Explanation of the command line options used in the example above:
| Option | Explanation |
|---|---|
| -mi MI_W | Chooses MI_W as the measure |
| -file musfib.csv | Data is provided in the file musfib.csv |
| -wi 1,2,3 | Columns 1,2,3 of the data provided in musfib.csv define the world state (counting starts with 0) |
| -ai 9 | Column 9 of the data provided in musfib.csv defines the action state (counting starts with 0) |
| -v | gomi will print useful information while it is running and it will print the result |
| -bins 300 | Global definition of the binning. This value will be used for each of the four columns |
| -o MI_W.csv | The result and the specified parameters will be written to MI_W.csv |
Using gomi as a library
Using gomi as a library The measures implemented in gomi can also be used as a library.

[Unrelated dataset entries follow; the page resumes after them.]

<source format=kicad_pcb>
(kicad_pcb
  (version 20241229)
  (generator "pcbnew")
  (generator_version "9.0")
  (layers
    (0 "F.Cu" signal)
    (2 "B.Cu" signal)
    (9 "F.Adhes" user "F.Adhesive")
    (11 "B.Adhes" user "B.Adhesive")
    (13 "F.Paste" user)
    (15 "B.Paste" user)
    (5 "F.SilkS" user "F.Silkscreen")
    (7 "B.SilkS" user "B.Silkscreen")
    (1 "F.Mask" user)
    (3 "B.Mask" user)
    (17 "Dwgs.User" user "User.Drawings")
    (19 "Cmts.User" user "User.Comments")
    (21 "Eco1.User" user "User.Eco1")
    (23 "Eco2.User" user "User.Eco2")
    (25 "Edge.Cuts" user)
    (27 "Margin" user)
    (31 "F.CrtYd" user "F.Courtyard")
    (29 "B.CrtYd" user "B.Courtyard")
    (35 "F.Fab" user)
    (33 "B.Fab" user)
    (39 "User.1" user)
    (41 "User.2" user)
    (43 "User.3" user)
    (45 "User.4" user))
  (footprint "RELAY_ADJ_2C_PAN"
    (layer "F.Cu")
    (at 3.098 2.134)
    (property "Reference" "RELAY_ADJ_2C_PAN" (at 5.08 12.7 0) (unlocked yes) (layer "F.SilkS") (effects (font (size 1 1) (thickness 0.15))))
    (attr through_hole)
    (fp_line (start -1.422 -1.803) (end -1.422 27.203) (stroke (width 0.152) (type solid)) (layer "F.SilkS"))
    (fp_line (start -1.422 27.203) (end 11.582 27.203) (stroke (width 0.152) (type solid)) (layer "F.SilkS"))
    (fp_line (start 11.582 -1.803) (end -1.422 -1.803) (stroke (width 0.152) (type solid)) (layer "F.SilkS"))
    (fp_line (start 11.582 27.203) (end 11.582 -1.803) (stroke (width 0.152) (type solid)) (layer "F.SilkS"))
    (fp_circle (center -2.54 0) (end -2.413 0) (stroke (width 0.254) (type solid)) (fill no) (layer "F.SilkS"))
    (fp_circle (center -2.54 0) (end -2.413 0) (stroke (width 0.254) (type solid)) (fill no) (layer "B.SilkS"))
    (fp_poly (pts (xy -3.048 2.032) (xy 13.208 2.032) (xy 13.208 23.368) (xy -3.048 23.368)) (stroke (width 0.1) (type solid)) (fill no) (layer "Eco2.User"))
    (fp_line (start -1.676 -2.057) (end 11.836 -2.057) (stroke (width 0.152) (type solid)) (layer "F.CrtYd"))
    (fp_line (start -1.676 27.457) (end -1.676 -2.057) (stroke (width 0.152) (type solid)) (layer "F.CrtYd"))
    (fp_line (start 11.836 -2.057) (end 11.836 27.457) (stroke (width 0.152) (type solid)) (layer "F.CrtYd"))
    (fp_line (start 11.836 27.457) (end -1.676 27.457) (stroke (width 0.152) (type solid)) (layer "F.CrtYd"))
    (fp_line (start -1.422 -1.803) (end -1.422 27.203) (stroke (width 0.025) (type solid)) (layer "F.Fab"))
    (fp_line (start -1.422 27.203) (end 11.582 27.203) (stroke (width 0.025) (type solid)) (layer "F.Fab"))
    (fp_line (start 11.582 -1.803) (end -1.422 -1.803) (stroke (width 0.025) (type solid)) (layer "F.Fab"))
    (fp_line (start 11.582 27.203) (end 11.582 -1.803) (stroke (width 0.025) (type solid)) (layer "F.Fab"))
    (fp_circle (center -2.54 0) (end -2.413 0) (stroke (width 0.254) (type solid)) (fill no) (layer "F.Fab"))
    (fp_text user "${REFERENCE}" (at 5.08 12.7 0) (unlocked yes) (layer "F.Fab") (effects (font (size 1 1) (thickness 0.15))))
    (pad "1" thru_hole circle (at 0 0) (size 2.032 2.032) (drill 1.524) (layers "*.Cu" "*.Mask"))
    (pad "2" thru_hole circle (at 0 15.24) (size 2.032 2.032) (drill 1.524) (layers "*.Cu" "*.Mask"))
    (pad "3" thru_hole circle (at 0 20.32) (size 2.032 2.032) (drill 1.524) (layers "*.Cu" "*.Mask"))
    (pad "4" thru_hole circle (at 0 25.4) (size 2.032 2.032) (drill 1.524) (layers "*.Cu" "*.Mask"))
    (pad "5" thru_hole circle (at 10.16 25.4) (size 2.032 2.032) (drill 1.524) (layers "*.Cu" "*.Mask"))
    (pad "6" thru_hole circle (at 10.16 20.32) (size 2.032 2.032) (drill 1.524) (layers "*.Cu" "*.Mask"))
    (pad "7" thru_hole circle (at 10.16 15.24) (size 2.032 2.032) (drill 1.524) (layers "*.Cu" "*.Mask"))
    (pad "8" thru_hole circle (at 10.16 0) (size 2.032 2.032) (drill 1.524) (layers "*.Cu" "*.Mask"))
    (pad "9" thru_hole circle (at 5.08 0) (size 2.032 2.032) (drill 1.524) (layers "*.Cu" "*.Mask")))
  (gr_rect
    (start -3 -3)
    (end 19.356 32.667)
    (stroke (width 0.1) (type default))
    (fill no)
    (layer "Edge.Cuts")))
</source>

The following code snippet gives an example:
package main
import (
"fmt"
"github.com/kzahedi/goent/dh"
goent "github.com/kzahedi/goent/discrete"
mc "github.com/kzahedi/gomi/discrete"
)
func main() {
// W and A are just examples for data. These would usually be read from some data file
// For this example to work, we provide some dummy data
w := [][]float64{{0.0, 1.0},
{0.1, 1.1},
{0.2, 1.2},
{0.3, 1.3},
{0.4, 1.4}}
a := [][]float64{{0.0, 1.0, 2.0},
{0.1, 1.1, 2.1},
{0.2, 1.2, 2.2},
{0.3, 1.3, 2.3},
{0.4, 1.4, 2.4}}
// discretising data. Discrestise(data, bins for each column, min values for each column, max values for each column)

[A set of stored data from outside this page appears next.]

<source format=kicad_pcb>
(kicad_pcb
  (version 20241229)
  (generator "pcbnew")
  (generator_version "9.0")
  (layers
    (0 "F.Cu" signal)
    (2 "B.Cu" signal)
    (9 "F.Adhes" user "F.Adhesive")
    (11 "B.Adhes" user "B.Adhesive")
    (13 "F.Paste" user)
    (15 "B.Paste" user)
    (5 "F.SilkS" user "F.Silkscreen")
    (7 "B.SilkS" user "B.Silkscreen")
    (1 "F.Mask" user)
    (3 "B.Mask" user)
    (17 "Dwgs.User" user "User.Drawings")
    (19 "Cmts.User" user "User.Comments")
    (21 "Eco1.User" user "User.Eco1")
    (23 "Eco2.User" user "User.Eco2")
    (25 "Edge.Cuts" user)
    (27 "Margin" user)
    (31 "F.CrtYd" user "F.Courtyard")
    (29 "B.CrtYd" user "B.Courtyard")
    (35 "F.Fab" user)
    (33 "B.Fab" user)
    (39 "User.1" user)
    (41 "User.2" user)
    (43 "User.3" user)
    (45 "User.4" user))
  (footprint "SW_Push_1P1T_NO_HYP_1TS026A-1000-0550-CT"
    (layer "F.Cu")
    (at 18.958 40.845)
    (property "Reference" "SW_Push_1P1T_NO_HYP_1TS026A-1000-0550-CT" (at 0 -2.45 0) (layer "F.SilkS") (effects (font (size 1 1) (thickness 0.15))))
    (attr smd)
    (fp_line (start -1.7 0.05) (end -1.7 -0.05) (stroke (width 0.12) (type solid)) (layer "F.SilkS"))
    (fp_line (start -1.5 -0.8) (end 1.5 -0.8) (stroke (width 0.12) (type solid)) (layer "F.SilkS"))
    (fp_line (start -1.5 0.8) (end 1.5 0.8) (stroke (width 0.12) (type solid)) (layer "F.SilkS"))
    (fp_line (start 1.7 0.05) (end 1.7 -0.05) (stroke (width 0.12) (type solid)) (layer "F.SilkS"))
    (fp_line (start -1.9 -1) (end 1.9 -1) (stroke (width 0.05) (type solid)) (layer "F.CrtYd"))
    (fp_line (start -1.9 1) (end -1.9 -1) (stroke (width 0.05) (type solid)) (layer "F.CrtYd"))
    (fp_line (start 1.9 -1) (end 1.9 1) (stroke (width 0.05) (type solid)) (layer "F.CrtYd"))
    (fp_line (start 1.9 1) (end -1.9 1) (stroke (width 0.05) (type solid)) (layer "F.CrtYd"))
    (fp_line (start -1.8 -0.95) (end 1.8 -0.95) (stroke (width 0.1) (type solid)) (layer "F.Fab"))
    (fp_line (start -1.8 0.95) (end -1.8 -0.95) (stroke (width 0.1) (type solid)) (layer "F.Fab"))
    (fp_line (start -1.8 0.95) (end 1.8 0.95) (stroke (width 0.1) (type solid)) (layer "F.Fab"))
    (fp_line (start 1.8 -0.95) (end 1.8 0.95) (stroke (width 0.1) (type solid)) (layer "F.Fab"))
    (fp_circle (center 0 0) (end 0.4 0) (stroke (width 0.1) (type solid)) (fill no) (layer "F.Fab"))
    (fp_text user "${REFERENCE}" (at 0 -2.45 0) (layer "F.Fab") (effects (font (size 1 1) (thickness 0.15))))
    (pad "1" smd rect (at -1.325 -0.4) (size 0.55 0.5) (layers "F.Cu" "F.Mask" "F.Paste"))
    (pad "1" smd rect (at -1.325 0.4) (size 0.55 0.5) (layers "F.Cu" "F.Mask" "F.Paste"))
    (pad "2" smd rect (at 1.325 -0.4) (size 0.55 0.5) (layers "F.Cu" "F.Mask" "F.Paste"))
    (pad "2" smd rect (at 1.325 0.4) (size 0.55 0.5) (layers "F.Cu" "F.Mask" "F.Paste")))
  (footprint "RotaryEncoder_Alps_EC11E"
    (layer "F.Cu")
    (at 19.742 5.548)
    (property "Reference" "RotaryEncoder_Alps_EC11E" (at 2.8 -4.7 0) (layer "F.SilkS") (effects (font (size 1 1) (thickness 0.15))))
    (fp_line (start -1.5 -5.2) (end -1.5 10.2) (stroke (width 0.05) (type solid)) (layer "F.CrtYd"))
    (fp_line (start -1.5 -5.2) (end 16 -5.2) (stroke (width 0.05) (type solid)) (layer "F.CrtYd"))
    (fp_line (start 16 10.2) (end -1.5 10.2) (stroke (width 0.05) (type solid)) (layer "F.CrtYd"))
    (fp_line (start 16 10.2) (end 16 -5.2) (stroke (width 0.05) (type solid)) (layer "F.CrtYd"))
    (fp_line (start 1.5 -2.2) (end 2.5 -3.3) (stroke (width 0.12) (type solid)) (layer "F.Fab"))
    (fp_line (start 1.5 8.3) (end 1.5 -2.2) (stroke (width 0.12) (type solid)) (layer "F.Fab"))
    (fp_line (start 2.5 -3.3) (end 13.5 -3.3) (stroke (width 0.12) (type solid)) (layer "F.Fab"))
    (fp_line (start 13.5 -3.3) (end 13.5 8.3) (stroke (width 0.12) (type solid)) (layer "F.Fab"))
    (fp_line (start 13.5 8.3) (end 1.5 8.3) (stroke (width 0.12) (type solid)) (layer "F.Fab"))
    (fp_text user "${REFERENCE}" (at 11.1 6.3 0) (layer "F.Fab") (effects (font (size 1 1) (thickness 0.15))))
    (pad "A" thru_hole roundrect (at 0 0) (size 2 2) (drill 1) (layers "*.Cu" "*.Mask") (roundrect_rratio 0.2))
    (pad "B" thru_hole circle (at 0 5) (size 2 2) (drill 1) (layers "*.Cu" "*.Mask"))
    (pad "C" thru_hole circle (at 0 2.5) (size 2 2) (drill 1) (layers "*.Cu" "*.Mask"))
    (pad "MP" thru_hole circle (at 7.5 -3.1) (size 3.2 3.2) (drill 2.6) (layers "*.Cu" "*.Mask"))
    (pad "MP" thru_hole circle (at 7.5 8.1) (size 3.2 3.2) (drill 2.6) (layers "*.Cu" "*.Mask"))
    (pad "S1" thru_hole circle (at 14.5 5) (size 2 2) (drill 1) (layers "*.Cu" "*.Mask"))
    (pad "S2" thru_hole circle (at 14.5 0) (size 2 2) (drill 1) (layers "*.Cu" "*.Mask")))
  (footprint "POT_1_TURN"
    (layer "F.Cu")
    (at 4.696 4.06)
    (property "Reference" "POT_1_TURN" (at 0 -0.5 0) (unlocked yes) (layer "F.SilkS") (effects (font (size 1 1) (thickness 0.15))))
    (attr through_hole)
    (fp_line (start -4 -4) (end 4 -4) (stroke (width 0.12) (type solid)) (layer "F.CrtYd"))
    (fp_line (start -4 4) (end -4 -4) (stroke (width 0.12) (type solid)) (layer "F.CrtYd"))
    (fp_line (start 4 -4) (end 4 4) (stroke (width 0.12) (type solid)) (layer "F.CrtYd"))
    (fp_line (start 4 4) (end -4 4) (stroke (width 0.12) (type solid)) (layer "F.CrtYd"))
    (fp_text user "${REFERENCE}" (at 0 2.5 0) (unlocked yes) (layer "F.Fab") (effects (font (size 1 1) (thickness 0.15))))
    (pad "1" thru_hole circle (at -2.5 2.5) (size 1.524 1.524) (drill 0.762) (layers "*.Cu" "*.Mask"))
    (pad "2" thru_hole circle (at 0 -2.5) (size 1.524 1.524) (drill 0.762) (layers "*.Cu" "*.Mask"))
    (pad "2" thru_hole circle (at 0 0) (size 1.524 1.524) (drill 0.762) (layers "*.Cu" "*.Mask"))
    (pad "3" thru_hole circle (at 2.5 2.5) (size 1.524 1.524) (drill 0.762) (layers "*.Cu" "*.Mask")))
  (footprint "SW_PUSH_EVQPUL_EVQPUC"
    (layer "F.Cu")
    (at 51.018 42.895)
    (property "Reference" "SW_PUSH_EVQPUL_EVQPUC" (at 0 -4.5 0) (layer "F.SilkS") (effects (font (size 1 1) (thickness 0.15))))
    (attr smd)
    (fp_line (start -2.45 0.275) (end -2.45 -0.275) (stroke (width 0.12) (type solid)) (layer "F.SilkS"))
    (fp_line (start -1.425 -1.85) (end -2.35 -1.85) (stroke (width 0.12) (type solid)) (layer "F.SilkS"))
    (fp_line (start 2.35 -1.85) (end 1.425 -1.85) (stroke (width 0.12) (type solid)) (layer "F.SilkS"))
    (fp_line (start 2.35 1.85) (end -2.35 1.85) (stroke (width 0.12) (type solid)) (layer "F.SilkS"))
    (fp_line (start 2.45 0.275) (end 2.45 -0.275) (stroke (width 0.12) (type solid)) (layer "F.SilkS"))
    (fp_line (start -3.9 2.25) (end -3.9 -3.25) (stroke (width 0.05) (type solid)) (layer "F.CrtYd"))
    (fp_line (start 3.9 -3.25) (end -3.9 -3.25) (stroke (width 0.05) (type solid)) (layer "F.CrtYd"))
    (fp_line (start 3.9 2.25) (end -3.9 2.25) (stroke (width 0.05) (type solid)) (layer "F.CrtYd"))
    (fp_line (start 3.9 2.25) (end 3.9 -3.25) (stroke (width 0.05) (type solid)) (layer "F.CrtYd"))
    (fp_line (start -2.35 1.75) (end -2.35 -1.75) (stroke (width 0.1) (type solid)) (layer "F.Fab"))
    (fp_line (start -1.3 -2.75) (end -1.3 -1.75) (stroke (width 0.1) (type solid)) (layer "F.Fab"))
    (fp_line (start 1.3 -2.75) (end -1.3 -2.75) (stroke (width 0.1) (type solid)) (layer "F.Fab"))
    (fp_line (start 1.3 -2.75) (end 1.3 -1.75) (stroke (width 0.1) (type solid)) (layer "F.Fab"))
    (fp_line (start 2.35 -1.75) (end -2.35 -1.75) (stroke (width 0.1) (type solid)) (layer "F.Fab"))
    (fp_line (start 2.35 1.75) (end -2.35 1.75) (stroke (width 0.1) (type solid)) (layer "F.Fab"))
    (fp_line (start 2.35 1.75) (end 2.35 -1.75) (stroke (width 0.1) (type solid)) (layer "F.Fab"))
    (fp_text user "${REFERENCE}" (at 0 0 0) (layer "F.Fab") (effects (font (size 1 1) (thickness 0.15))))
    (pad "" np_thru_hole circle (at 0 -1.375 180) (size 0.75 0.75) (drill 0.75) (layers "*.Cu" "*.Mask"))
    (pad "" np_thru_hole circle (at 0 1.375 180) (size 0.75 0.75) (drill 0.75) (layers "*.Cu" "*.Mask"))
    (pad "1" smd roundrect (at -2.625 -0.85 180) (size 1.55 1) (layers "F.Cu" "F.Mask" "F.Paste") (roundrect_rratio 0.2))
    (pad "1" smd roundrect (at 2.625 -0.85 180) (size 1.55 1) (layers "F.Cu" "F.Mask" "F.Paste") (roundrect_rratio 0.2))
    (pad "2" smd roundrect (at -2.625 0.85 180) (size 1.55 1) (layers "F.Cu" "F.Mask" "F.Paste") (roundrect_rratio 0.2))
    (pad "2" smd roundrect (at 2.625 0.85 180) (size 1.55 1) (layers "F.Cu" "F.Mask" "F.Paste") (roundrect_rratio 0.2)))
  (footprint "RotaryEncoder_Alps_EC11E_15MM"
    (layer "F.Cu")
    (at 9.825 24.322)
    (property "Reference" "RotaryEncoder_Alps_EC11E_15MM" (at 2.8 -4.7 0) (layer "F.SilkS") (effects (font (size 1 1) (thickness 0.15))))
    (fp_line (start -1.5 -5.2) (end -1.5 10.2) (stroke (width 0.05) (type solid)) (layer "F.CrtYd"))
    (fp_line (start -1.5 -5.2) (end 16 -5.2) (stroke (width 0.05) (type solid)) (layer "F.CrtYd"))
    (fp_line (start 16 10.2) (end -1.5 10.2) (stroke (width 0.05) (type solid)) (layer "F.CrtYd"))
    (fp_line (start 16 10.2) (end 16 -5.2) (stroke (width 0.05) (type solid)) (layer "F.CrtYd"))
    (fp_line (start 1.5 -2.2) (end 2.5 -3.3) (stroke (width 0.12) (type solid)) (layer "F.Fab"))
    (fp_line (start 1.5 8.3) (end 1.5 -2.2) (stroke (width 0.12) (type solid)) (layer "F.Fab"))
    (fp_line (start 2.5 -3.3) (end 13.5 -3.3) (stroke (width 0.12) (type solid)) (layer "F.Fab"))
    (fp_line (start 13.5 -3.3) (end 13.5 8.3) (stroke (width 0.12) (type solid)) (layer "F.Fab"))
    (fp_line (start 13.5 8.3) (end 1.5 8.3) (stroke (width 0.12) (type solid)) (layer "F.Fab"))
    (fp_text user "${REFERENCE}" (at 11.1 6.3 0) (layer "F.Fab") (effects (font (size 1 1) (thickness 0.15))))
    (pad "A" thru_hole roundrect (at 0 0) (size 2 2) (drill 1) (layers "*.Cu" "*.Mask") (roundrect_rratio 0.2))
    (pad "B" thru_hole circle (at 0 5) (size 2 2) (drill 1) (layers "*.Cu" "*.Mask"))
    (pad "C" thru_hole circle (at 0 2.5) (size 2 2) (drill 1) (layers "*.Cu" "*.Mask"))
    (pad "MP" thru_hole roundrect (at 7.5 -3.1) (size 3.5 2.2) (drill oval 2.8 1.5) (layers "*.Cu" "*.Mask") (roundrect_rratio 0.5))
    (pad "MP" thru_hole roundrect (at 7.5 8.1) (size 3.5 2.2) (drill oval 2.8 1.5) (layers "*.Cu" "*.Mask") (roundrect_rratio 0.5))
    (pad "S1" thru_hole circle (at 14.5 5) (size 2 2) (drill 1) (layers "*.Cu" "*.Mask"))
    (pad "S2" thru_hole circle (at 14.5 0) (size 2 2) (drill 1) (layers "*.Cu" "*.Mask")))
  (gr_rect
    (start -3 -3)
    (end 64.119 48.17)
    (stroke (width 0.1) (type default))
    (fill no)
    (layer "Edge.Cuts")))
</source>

wDiscretised := dh.Discretise(w, []int{10, 10}, []float64{0.0, 0.0}, []float64{1.0, 2.0})
aDiscretised := dh.Discretise(a, []int{10, 10, 10}, []float64{0.0, 0.0, 0.0}, []float64{1.0, 2.0, 3.0})
// univariate variables
wUnivariate := dh.MakeUnivariateRelabelled(wDiscretised, []int{10, 10})
aUnivariate := dh.MakeUnivariateRelabelled(aDiscretised, []int{10, 10, 10})
// creating w', w, a data
w2w1a1 := make([][]int, len(w)-1, len(w)-1)
for i := 0; i < len(w)-1; i++ {
w2w1a1[i] = make([]int, 3, 3)
w2w1a1[i][0] = wUnivariate[i+1]
w2w1a1[i][1] = wUnivariate[i]
w2w1a1[i][2] = aUnivariate[i]
}
// calculating p(w',w,a)
pw2w1a1 := goent.Emperical3D(w2w1a1)
// calculating MI_W
result := mc.MorphologicalComputationW(pw2w1a1)
fmt.Println(result)
}
A complete reference can be found at here.
References:
- K. Ghazi-Zahedi, C. Langer, and N. Ay. Morphological computation: Synergy of body and brain. Entropy, 19(9), 2017.
- K. Ghazi-Zahedi, R. Deimel, G. Montufar, V. Wall, and O. Brock. Morphological computation: The good, the bad, and the ugly. In IROS 2017, 2017.
- K. Ghazi-Zahedi, D. F. Haeufle, G. F. Montufar, S. Schmitt, and N. Ay. Evaluating morphological computation in muscle and dc-motor driven models of hopping movements. Frontiers in Robotics and AI, 3(42), 2016.
- K. Ghazi-Zahedi and J. Rauh. Quantifying morphological computation based on an information decomposition of the sensorimotor loop. In Proceedings of the 13th European Conference on Artificial Life (ECAL 2015), pages 70—77, July 2015.
- K. Zahedi and N. Ay. Quantifying morphological computation. Entropy, 15(5):1887–1915, 2013.